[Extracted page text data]
□ □ □ □
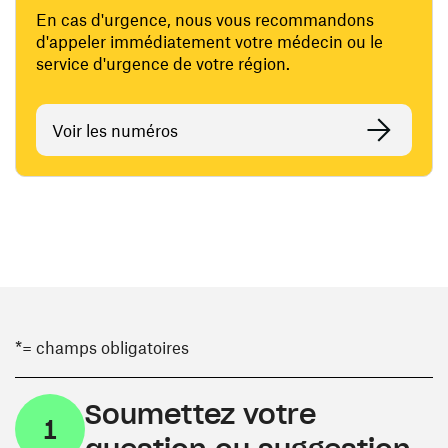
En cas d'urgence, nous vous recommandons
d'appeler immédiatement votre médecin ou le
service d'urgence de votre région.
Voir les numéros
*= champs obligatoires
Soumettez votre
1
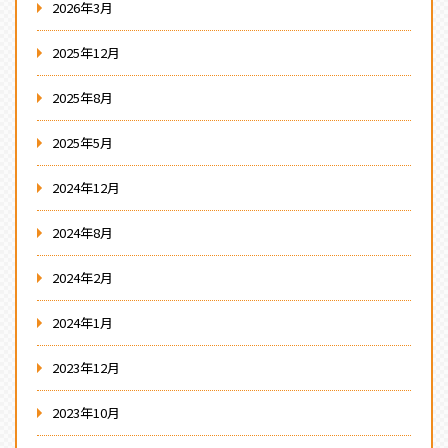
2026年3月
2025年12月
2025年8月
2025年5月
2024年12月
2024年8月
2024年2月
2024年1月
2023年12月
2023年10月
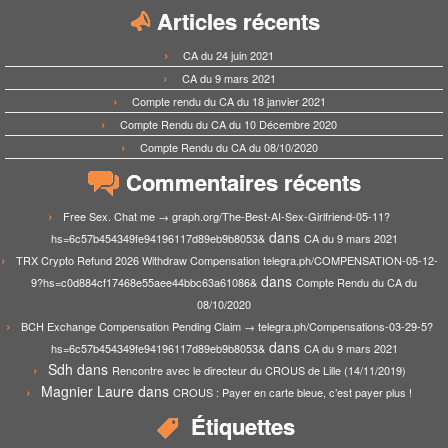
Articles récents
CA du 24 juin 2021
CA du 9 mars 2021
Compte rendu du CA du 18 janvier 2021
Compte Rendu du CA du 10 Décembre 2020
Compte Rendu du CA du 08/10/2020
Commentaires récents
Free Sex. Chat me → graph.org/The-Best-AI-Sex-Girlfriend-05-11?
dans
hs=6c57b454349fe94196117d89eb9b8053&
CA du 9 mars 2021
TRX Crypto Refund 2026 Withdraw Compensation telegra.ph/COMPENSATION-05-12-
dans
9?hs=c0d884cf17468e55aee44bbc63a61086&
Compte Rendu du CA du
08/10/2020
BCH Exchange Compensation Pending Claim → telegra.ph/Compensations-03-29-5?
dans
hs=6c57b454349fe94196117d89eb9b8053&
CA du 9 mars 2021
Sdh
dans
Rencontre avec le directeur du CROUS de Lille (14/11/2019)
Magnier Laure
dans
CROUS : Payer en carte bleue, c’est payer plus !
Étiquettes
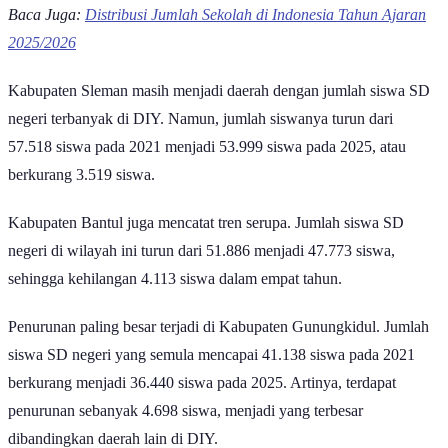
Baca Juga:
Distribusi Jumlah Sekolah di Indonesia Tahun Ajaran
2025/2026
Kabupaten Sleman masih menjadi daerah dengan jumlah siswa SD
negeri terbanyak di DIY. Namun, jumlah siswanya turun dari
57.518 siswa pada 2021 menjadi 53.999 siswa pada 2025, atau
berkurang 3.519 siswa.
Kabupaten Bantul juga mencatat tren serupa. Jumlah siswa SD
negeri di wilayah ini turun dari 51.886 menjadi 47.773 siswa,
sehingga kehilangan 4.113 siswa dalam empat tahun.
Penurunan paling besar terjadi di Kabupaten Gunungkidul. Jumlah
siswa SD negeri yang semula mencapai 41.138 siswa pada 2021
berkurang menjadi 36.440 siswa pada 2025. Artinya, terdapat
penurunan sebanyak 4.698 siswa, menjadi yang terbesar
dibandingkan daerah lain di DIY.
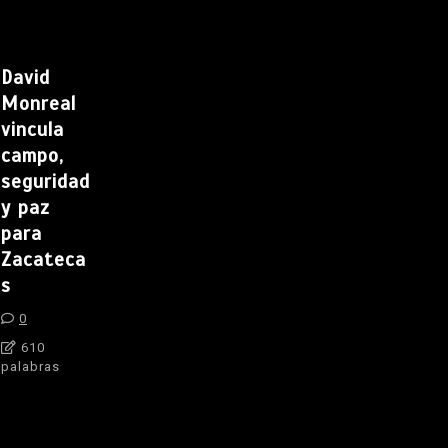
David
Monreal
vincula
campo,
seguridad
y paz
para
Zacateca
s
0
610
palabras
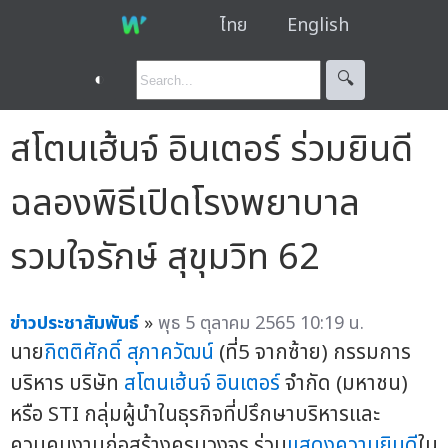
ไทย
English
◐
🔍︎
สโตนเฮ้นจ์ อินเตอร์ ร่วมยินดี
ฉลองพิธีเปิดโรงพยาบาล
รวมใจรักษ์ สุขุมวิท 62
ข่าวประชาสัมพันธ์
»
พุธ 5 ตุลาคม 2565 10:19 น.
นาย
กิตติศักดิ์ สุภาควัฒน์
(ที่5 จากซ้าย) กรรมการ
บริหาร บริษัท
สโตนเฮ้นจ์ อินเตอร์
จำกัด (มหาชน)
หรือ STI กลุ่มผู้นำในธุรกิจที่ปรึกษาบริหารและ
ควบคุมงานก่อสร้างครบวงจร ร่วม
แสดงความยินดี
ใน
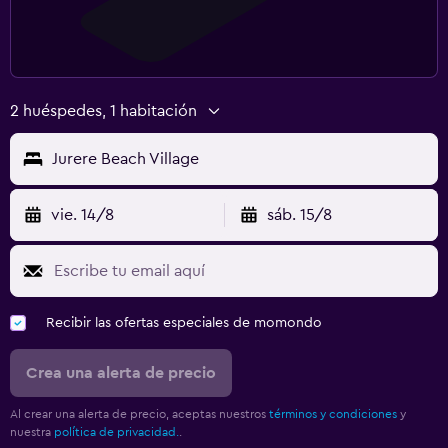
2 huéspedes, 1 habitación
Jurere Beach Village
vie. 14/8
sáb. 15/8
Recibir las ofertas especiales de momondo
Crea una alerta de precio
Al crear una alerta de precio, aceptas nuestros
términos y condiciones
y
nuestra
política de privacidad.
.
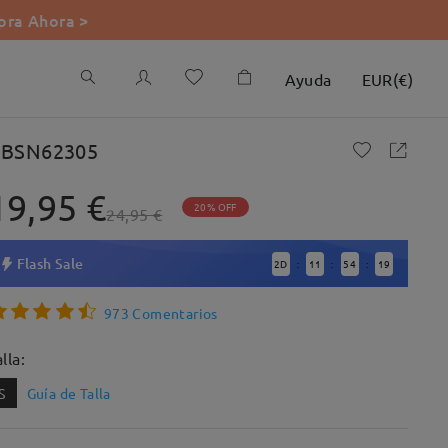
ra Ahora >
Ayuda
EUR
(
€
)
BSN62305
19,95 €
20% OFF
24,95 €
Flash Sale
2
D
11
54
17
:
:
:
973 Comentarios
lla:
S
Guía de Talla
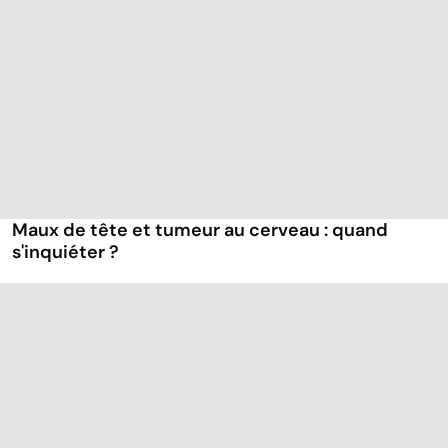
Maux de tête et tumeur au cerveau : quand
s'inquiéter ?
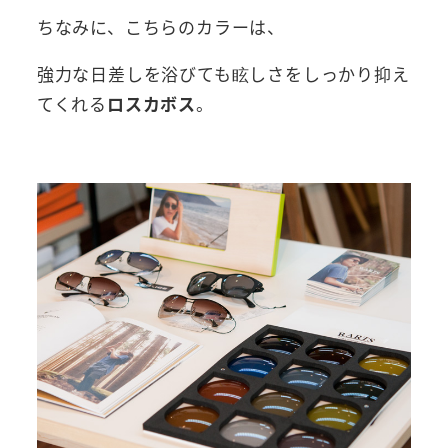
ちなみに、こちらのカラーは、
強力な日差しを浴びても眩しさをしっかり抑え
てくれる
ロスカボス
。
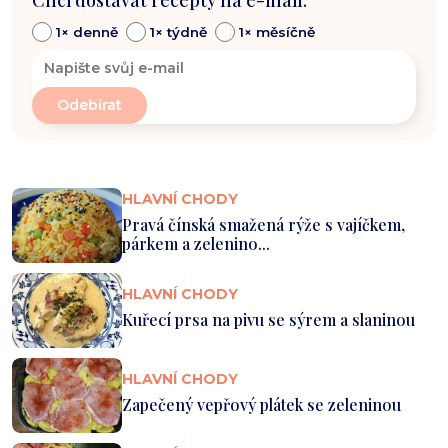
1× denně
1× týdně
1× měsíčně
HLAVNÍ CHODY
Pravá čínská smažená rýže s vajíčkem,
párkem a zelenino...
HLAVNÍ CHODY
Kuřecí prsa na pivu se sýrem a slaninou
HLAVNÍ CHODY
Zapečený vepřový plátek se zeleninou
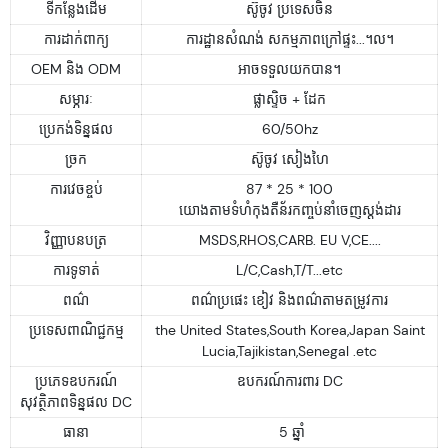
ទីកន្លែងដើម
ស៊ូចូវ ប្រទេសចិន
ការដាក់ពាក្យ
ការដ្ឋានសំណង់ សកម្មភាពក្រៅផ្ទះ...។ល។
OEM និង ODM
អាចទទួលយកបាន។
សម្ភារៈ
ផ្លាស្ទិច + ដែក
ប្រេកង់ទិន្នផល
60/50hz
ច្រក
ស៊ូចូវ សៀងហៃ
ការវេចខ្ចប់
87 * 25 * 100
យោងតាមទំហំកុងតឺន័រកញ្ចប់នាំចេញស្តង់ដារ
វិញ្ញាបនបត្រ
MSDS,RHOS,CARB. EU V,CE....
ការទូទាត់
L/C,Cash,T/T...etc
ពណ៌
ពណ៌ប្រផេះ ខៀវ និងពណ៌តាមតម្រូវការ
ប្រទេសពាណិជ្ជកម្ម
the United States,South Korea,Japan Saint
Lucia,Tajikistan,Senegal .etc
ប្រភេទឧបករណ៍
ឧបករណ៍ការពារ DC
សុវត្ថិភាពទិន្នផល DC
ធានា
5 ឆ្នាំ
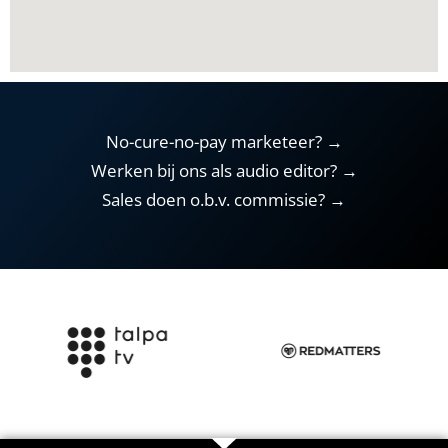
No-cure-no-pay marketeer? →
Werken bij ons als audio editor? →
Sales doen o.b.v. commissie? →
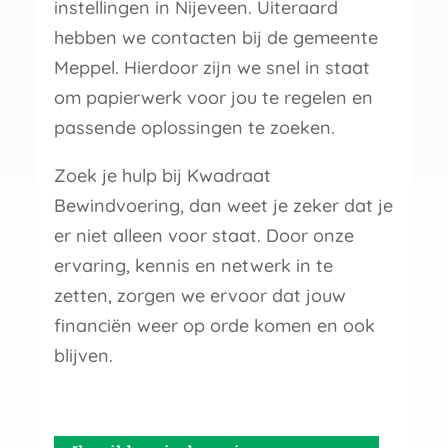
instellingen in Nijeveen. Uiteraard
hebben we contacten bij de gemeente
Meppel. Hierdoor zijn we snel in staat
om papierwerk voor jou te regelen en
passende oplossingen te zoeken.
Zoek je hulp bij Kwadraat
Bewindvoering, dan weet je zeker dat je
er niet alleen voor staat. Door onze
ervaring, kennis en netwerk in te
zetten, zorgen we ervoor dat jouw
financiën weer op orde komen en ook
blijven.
□ □ □ □
**TASK BRIEF:** From the records above, return exactly the lines running from the one that contains "สโตนเฮ้นจ์ อินเตอร์ ร่วมยินดี" down to the one that contains "យោងតាមទំហំកុងតឺន័រកញ្ចប់នាំចេញស្តង់ដារ", both included, without any pictures.

**TASK SOLUTION:**
สโตนเฮ้นจ์ อินเตอร์ ร่วมยินดี
ฉลองพิธีเปิดโรงพยาบาล
รวมใจรักษ์ สุขุมวิท 62
ข่าวประชาสัมพันธ์
»
พุธ 5 ตุลาคม 2565 10:19 น.
นาย
กิตติศักดิ์ สุภาควัฒน์
(ที่5 จากซ้าย) กรรมการ
บริหาร บริษัท
สโตนเฮ้นจ์ อินเตอร์
จำกัด (มหาชน)
หรือ STI กลุ่มผู้นำในธุรกิจที่ปรึกษาบริหารและ
ควบคุมงานก่อสร้างครบวงจร ร่วม
แสดงความยินดี
ใน
2 huéspedes, 1 habitación
Jurere Beach Village
vie. 14/8
sáb. 15/8
Recibir las ofertas especiales de momondo
Crea una alerta de precio
Al crear una alerta de precio, aceptas nuestros
términos y condiciones
y
nuestra
política de privacidad.
.
ra Ahora >
Ayuda
EUR
(
€
)
BSN62305
19,95 €
20% OFF
24,95 €
Flash Sale
2
D
11
54
17
:
:
:
973 Comentarios
lla:
S
Guía de Talla
Maux de tête et tumeur au cerveau : quand
s'inquiéter ?
ちなみに、こちらのカラーは、
強力な日差しを浴びても眩しさをしっかり抑え
てくれる
ロスカボス
。
1× denně
1× týdně
1× měsíčně
HLAVNÍ CHODY
Pravá čínská smažená rýže s vajíčkem,
párkem a zelenino...
HLAVNÍ CHODY
Kuřecí prsa na pivu se sýrem a slaninou
HLAVNÍ CHODY
Zapečený vepřový plátek se zeleninou
ទីកន្លែងដើម
ស៊ូចូវ ប្រទេសចិន
ការដាក់ពាក្យ
ការដ្ឋានសំណង់ សកម្មភាពក្រៅផ្ទះ...។ល។
OEM និង ODM
អាចទទួលយកបាន។
សម្ភារៈ
ផ្លាស្ទិច + ដែក
ប្រេកង់ទិន្នផល
60/50hz
ច្រក
ស៊ូចូវ សៀងហៃ
ការវេចខ្ចប់
87 * 25 * 100
យោងតាមទំហំកុងតឺន័រកញ្ចប់នាំចេញស្តង់ដារ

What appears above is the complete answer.